PROMOUVOIR LA PRÉVENTION
En France paraît, en 1975, la première loi portant sur « l’élimination des déchets et la récupération des matériaux ». Un texte fondateur, revisité près de 20 ans plus tard, en 1992, avec deux avancées majeures : l’instauration d’une taxe sur la mise en décharge et la création de filières REP (Responsabilité élargie du producteur). « La grande révolution de 1992 a consisté à engager les producteurs de biens de consommation dans une politique de gestion rigoureuse des emballages, notamment avec la création d’Eco-Emballages et l’instauration d’une contribution technique et financière des producteurs, cette dernière devant être redistribuée aux collectivités », rappelle Daniel Béguin. Le Fonds Déchets, créé en 2009, est également directement inspiré de la loi de 1992, année de création de l’ADEME, qui s’est alors pleinement investie dans le soutien aux collectivités pour l’installation d’équipements de recyclage. L’action de l’Agence a pris une autre dimension au début des années 2000 avec, en filigrane, les problèmes sanitaires liés à l’incinération et aux émissions de dioxine. Le débat sur l’incinération a évolué en 2007-2008 avec le Grenelle de l’Environnement. « L’ambition était clairement affirmée, précise Daniel Béguin. Il s’agissait de lancer une véritable politique de prévention, soutenue par deux évolutions complémentaires de la taxe générale sur les activités polluantes (TGAP) : le rehaussement massif de la taxe sur la mise en décharge et la création d’une taxe sur l’incinération. » Les recettes de cette nouvelle fiscalité devant bénéficier en priorité à la prévention, mais aussi au recyclage.
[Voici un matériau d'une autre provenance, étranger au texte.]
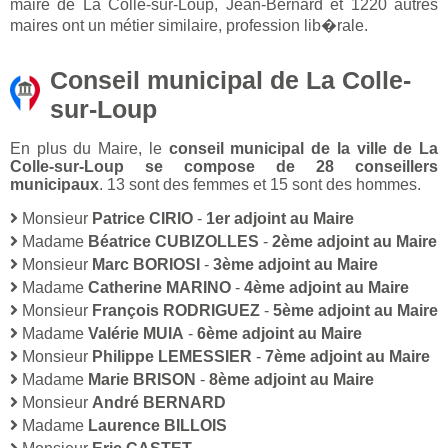
maire de La Colle-sur-Loup, Jean-Bernard et 1220 autres
maires ont un métier similaire, profession lib�rale.
Conseil municipal de La Colle-
sur-Loup
En plus du Maire, le
conseil municipal de la ville de La
Colle-sur-Loup se compose de 28 conseillers
municipaux
. 13 sont des femmes et 15 sont des hommes.
Monsieur
Patrice CIRIO
-
1er adjoint au Maire
Madame
Béatrice CUBIZOLLES
-
2ème adjoint au Maire
Monsieur
Marc BORIOSI
-
3ème adjoint au Maire
Madame
Catherine MARINO
-
4ème adjoint au Maire
Monsieur
François RODRIGUEZ
-
5ème adjoint au Maire
Madame
Valérie MUIA
-
6ème adjoint au Maire
Monsieur
Philippe LEMESSIER
-
7ème adjoint au Maire
Madame
Marie BRISON
-
8ème adjoint au Maire
Monsieur
André BERNARD
Madame
Laurence BILLOIS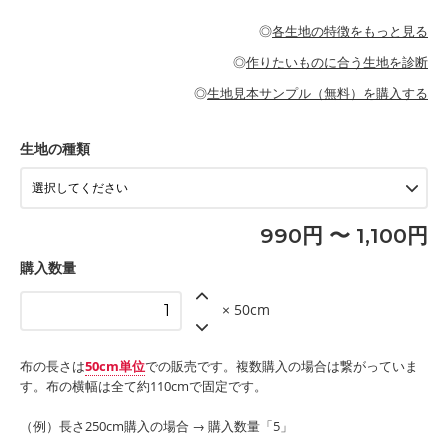
・パジャマなどの寝具
・ギャザーが多いワンピース
・シャツ、ワンピース、チュニック、イージーパンツなどの大人
・シャツなどの大人服
がないので、ボトムスやタックスカートに向いています。
当店のキャンバス生地は、11号帆布相当の厚みです。 丈夫で高い
服
◎
各生地の特徴をもっと見る
・スカート、甚平などの子ども服
もっと詳しく見る
耐久性があります。トートバッグ・ポーチ・ペンケースなどの布
もっと詳しく見る
・スカート、ワンピース、ブラウス、パンツなどの子ども服
・レッスンバッグ、上履き袋などの通園通学グッズ
小物、インテリア用品に向いています。
◎
作りたいものに合う生地を診断
・布団カバーなどの寝具
もっと詳しく見る
・トートバッグ
・甚平、浴衣など
・カーテン、エプロン、テーブルクロスなどの暮らしのアイテム
・トートバッグ
◎
生地見本サンプル（無料）を購入する
・パンツ、タックスカートなどのボトムス
・ポーチ、ペンケースなどの布小物
もっと詳しく見る
・インテリア用品
もっと詳しく見る
・工作用エプロン
生地の種類
もっと詳しく見る
990円 〜 1,100円
購入数量
× 50cm
布の長さは
50cm単位
での販売です。複数購入の場合は繋がっていま
す。布の横幅は全て約110cmで固定です。
（例）長さ250cm購入の場合 → 購入数量「5」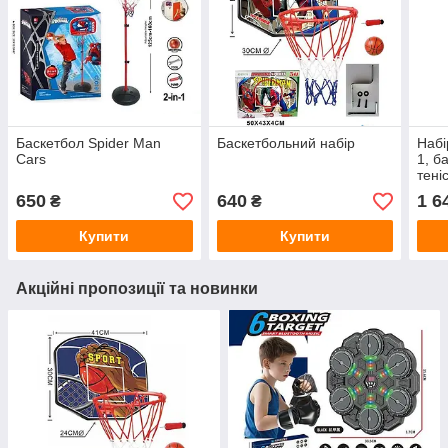
Баскетбол Spider Man
Баскетбольний набір
Набі
Cars
1, б
теніс
650
640
1 6
₴
₴
Купити
Купити
Акційні пропозиції та новинки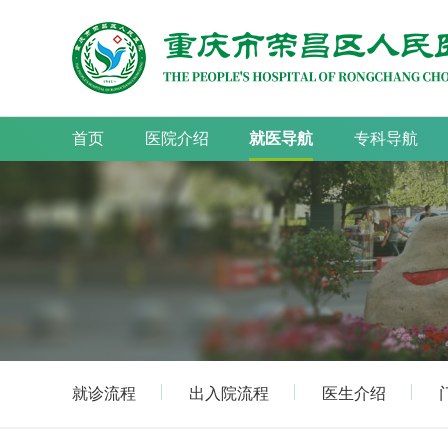
首页
医院介绍
就医导航
专科导航
就诊流程
出入院流程
医生介绍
BUDGET MULTIPLIÉ PAR QUATRE
Le Fonds Déchets, géré par l’ADEME, est destiné à soutenir les collectivités et entreprises pour développer la prévention, la mise en œuvre de la tarification incitative, ainsi que les investissements en faveur du recyclage des matériaux et des matières organiques. « Le budget Déchets de l’ADEME est passé de 57 millions d’euros en 2008 – avant la création du Fonds – à plus de 100 millions en 2009, détaille Daniel Béguin. Il a encore été doublé en 2010, atteignant plus de 200 millions d’euros. Au total, le budget a donc été multiplié par quatre, l’ADEME mobilisant ainsi 943 millions d’euros sur la période 2009-2013. » Objectifs : soutenir les opérations de terrain menées par les collectivités et les entreprises. Le bilan des actions menées s’avère positif, avec notamment 378 programmes locaux de prévention (PLP, représentant 28 % du budget), soit 42 millions d’habitants couverts ; et des plans territoriaux consistant à établir, grâce aux directions régionales de l’ADEME, des relais d’animation sur les territoires. La modernisation du parc de déchèteries, impacté par la mise en œuvre de nouvelles filières REP – une quinzaine actuellement –, a été un autre levier d’action essentiel pour l’ADEME avec, au global, 12,7 millions de tonnes de déchets ménagers réceptionnés dans ces équipements sur un total de 38,5 millions de tonnes collectées par les services des collectivités. Les opérations en faveur du recyclage des matières organiques et des autres déchets ont, elles aussi, fait l’objet d’une attention particulière, avec près de 334 millions d’euros engagés. Enfin, et c’est un point noir au tableau : la spécificité du BTP. « Les déchets générés par ce secteur sont très volumineux mais majoritairement inertes, avec des conditions règlementaires et un contexte économique différents, indique Daniel Béguin. L’intérêt pour ces acteurs est bien sûr d’aller au mieux disant économique, sachant que la mise en décharge reste le plus souvent la solution la moins coûteuse. » Une des solutions envisagées consisterait à ouvrir des déchèteries industrielles. Une option qui figure au programme du nouveau Plan gouvernemental de réduction et de valorisation des déchets 2014-2020, préparé par le Conseil national des Déchets et que doit adopter prochainement la ministre de l’Écologie. /

 

378

établissements publics de coopération intercommunale couverts par des programmes locaux de prévention, soit 66 % de la population.
Source : ADEME

 
 

63 M€

en faveur du déploiement d’une tarification incitative pour 735 opérations (études préalables, aides à la mise en œuvre et aux investissements).
Source : ADEME

 
 

334 M€

de soutien sur 2009-2013 au montage de projet de recyclage ou de valorisation.